What is required:
For the material below, count each line where the string "tail" appears, then return the total alone.

+++ Source material

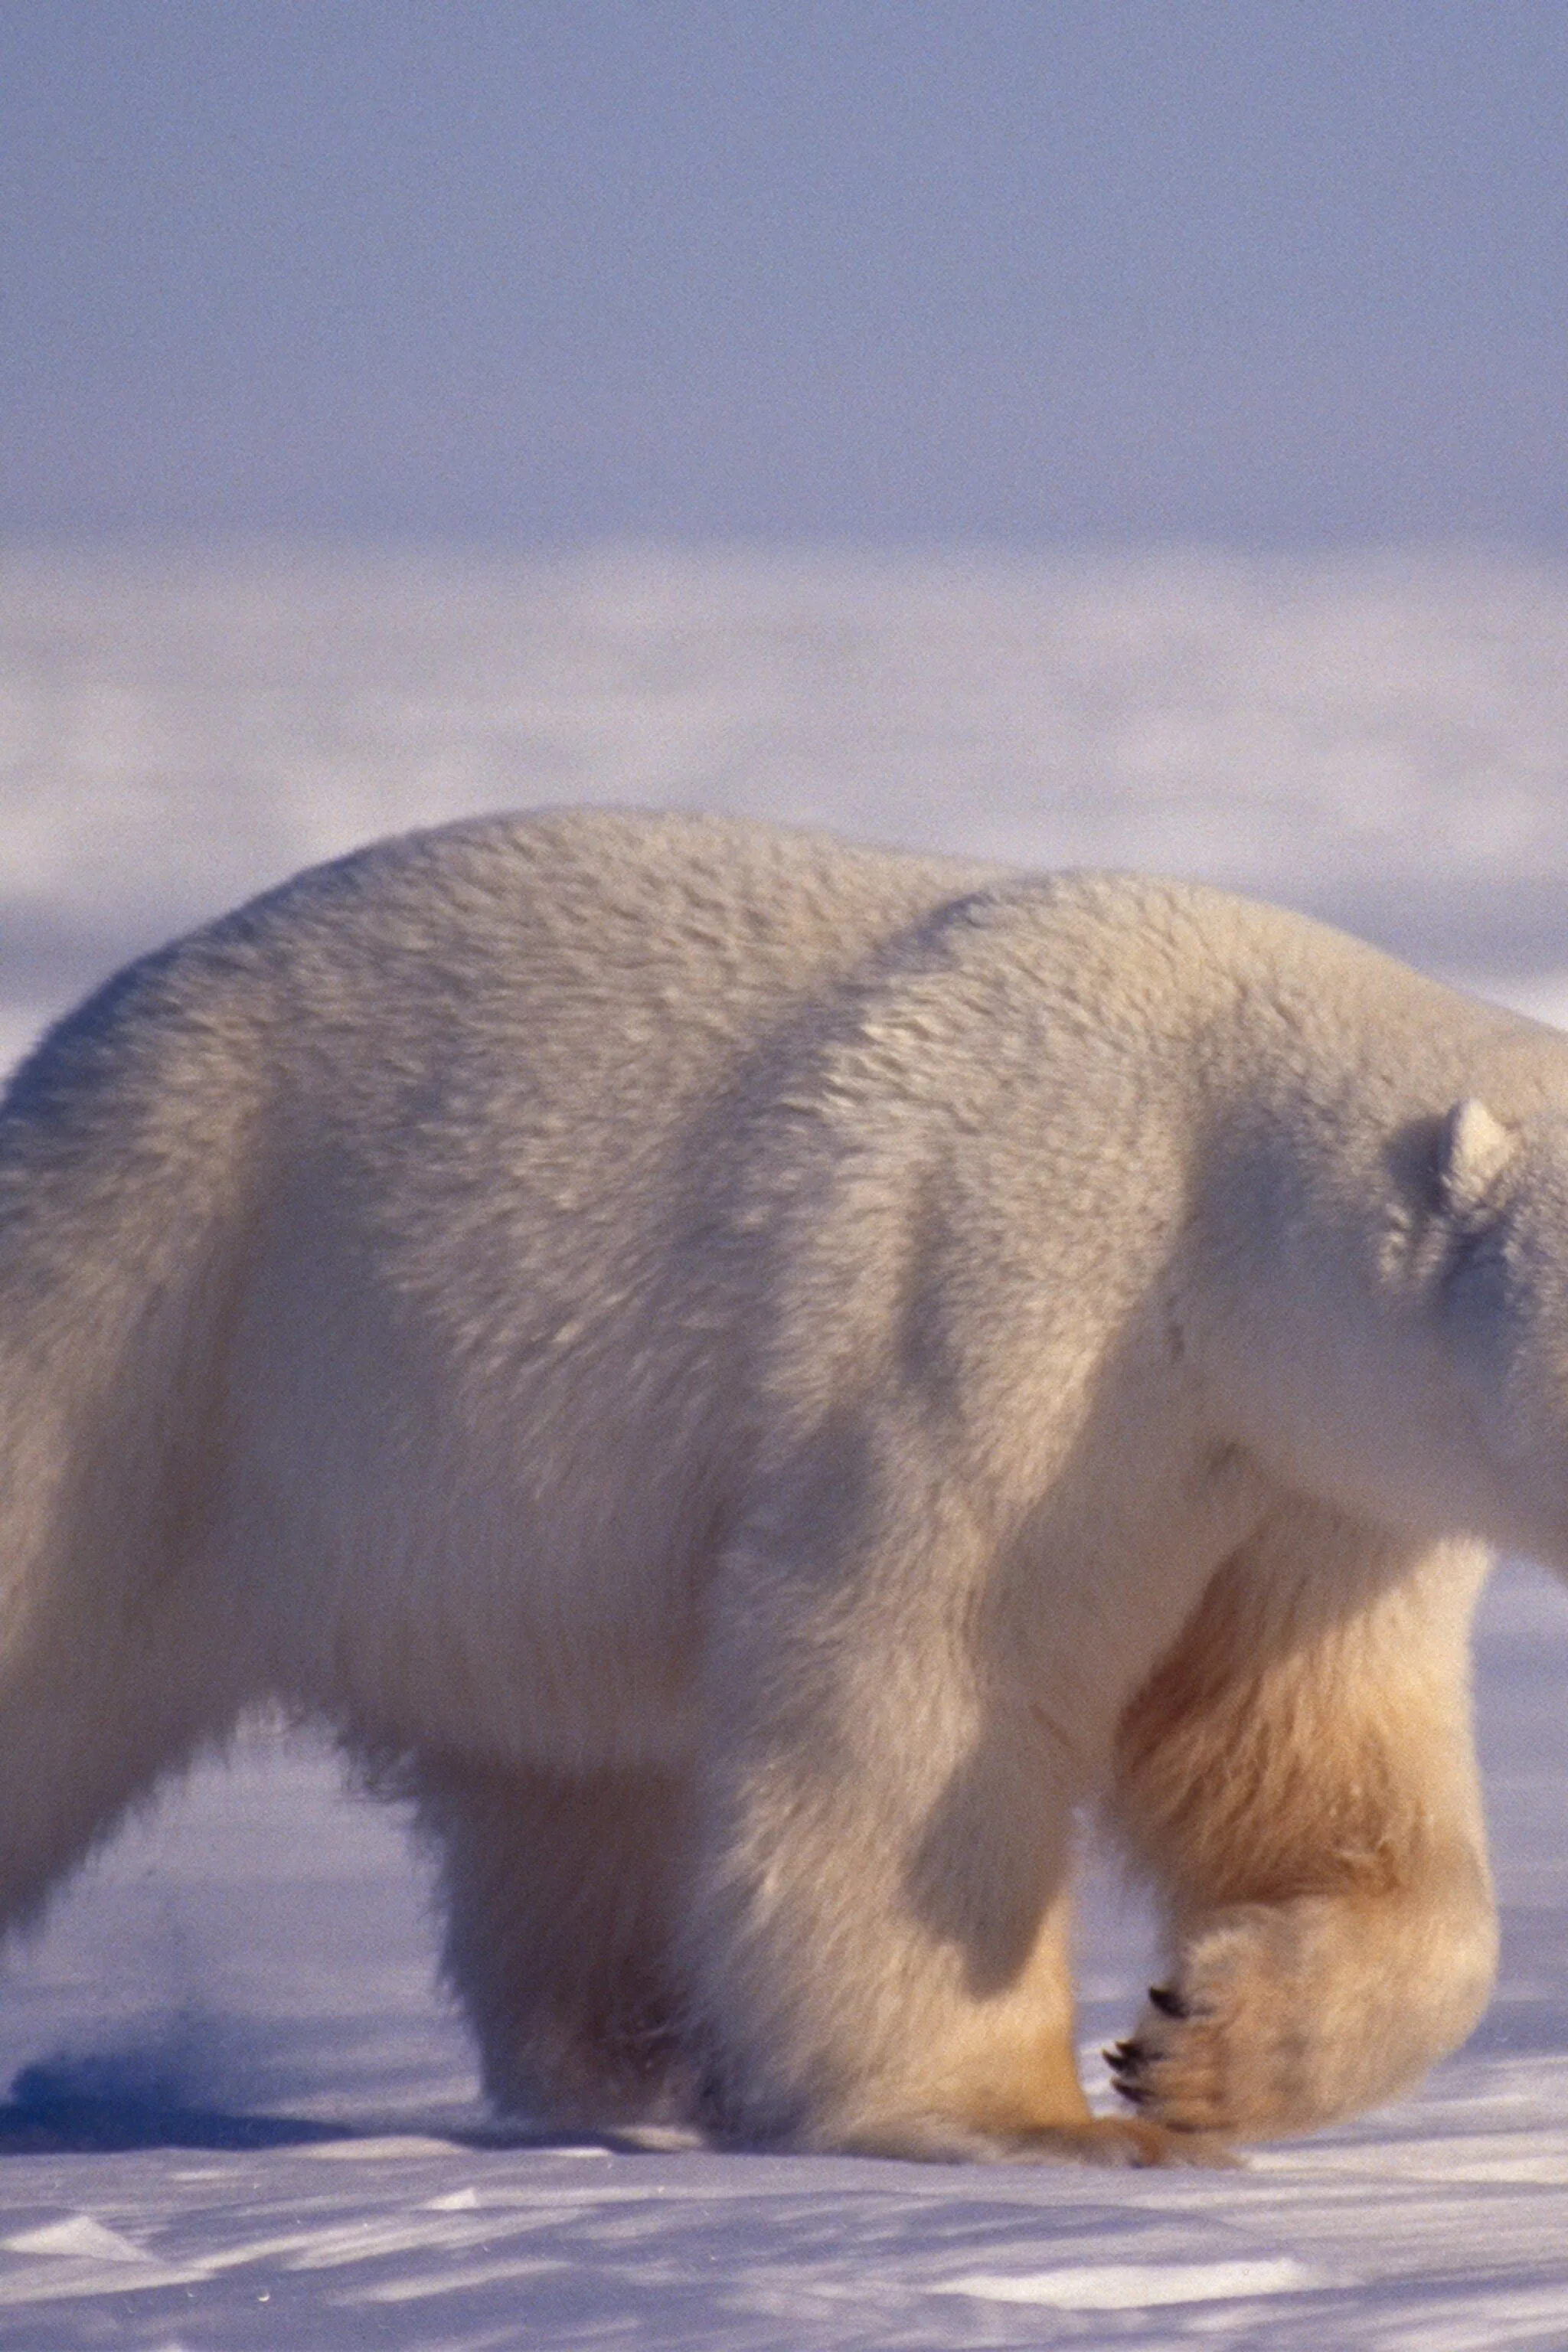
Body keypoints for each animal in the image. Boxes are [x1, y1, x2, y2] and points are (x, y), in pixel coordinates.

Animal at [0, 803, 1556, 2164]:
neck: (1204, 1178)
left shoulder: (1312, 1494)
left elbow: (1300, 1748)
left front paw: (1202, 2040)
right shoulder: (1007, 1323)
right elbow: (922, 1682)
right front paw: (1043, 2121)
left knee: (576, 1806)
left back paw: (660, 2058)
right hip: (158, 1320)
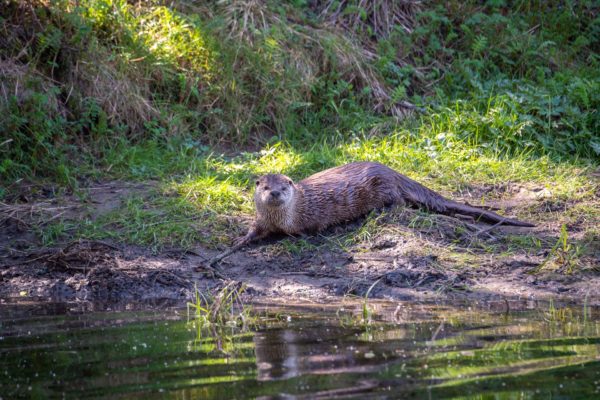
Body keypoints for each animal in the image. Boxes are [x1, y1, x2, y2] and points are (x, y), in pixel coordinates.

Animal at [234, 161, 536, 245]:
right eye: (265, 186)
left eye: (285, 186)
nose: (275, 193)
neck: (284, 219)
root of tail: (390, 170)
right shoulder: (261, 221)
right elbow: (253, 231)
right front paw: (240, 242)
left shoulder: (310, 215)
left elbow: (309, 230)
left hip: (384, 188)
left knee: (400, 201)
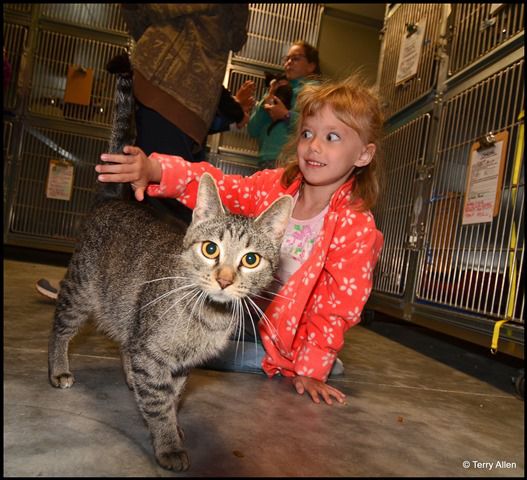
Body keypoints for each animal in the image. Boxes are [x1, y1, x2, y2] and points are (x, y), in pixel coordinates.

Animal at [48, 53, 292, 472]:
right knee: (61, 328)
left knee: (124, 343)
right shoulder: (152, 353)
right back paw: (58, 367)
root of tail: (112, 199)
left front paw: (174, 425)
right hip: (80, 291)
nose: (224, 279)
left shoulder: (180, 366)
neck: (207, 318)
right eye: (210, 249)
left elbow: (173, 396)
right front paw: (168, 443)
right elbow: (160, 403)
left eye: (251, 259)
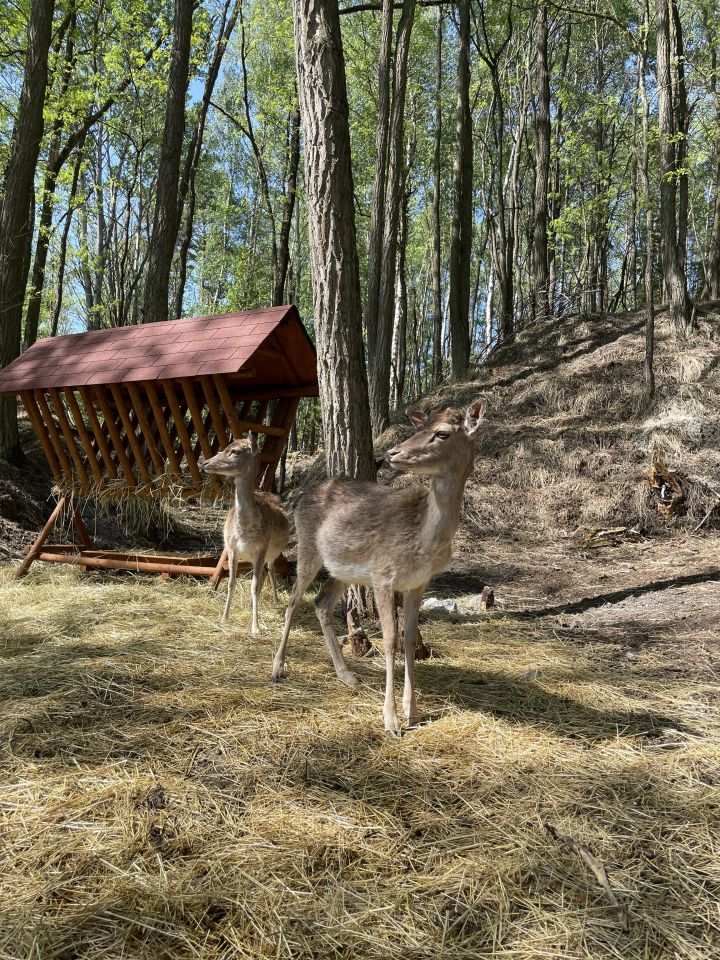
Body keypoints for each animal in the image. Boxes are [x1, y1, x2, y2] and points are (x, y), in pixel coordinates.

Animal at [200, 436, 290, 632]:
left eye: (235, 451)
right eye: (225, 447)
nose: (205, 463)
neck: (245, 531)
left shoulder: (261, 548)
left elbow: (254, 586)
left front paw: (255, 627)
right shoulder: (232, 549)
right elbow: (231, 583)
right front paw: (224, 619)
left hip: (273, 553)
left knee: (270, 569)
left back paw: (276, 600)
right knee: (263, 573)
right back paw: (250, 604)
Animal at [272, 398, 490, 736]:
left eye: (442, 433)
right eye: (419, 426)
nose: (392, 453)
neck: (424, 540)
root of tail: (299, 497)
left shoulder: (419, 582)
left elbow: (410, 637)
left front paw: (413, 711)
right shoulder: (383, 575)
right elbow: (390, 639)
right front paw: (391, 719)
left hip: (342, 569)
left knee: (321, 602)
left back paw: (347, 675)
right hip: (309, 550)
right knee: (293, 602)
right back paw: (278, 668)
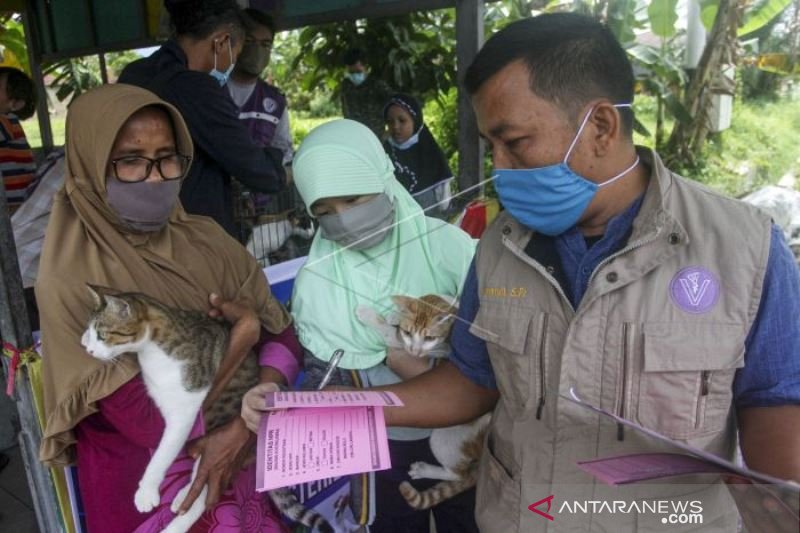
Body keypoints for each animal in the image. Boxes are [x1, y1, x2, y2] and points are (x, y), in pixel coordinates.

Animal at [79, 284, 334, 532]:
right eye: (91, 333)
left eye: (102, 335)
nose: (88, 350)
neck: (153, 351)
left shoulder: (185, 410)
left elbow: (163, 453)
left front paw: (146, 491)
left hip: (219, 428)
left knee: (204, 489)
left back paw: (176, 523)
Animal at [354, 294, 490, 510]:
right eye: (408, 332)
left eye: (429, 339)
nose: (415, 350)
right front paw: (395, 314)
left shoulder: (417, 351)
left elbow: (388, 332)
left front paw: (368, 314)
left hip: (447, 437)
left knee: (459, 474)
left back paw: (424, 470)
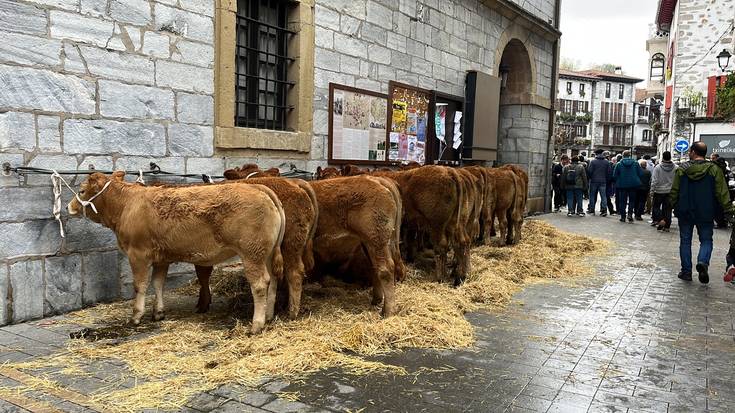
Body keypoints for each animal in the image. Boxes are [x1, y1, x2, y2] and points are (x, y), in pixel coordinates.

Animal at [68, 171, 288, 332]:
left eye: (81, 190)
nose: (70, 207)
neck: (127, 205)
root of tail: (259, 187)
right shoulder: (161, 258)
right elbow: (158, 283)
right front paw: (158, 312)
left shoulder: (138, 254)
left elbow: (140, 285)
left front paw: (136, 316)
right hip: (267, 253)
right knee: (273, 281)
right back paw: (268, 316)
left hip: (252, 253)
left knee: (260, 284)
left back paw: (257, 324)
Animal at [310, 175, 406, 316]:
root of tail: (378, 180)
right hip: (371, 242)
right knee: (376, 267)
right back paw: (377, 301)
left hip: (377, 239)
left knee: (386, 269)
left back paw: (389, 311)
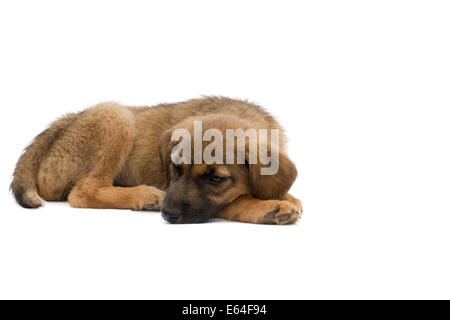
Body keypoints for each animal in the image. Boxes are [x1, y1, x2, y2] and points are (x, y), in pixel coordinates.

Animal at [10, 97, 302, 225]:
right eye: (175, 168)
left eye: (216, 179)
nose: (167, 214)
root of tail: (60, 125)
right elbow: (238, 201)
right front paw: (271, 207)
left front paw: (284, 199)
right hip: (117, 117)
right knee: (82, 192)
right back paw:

++++++

Response to the task:
6